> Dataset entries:
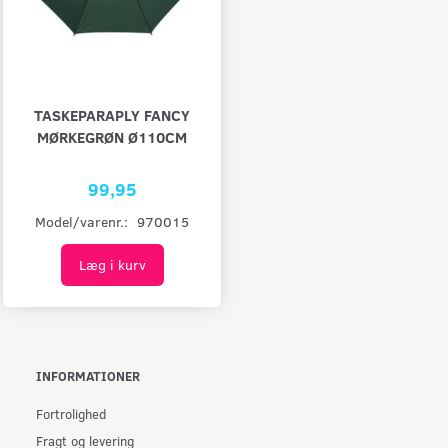
TASKEPARAPLY FANCY
MØRKEGRØN Ø110CM
99,95
Model/varenr.:
970015
Læg i kurv
INFORMATIONER
Fortrolighed
Fragt og levering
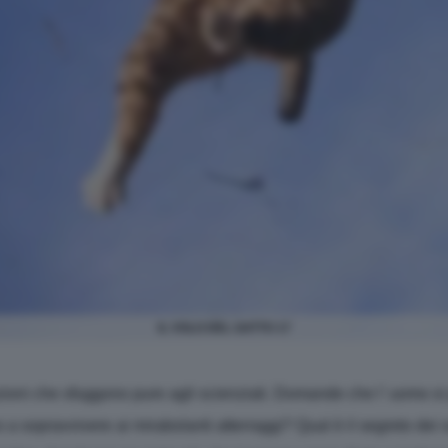
IL VOLO DEL GATTO 17
ioni che sfuggono pure agli scienziati. Domande che l' uomo si
 a sopravvivere ai mirabolanti atterraggi? Qual è il segreto dei s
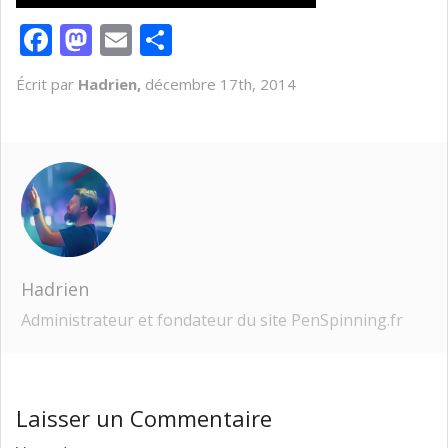
Facebook
Mastodon
Email
Partager
Écrit par
Hadrien,
décembre 17th, 2014
Hadrien
Administrateur et fondateur du site PenSpinning.fr
Laisser un Commentaire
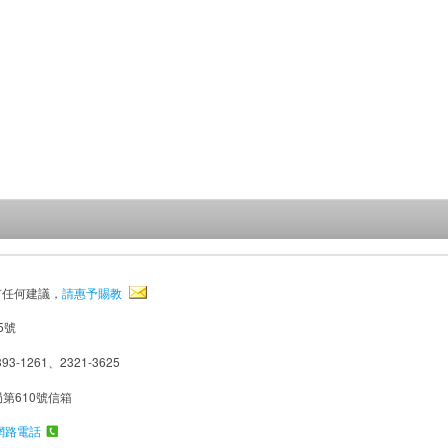
有任何建議，
請惠予賜教
5號
93-1261、2321-3625
局第610號信箱
網路電話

> Assigned task: Copy out every line of the listing above word for word, leaving out the pictures.

> Task response:
TASKEPARAPLY FANCY
MØRKEGRØN Ø110CM
99,95
Model/varenr.:
970015
Læg i kurv
INFORMATIONER
Fortrolighed
Fragt og levering
IL VOLO DEL GATTO 17
ioni che sfuggono pure agli scienziati. Domande che l' uomo si
 a sopravvivere ai mirabolanti atterraggi? Qual è il segreto dei s
Facebook
Mastodon
Email
Partager
Écrit par
Hadrien,
décembre 17th, 2014
Hadrien
Administrateur et fondateur du site PenSpinning.fr
Laisser un Commentaire
有任何建議，
請惠予賜教
5號
93-1261、2321-3625
局第610號信箱
網路電話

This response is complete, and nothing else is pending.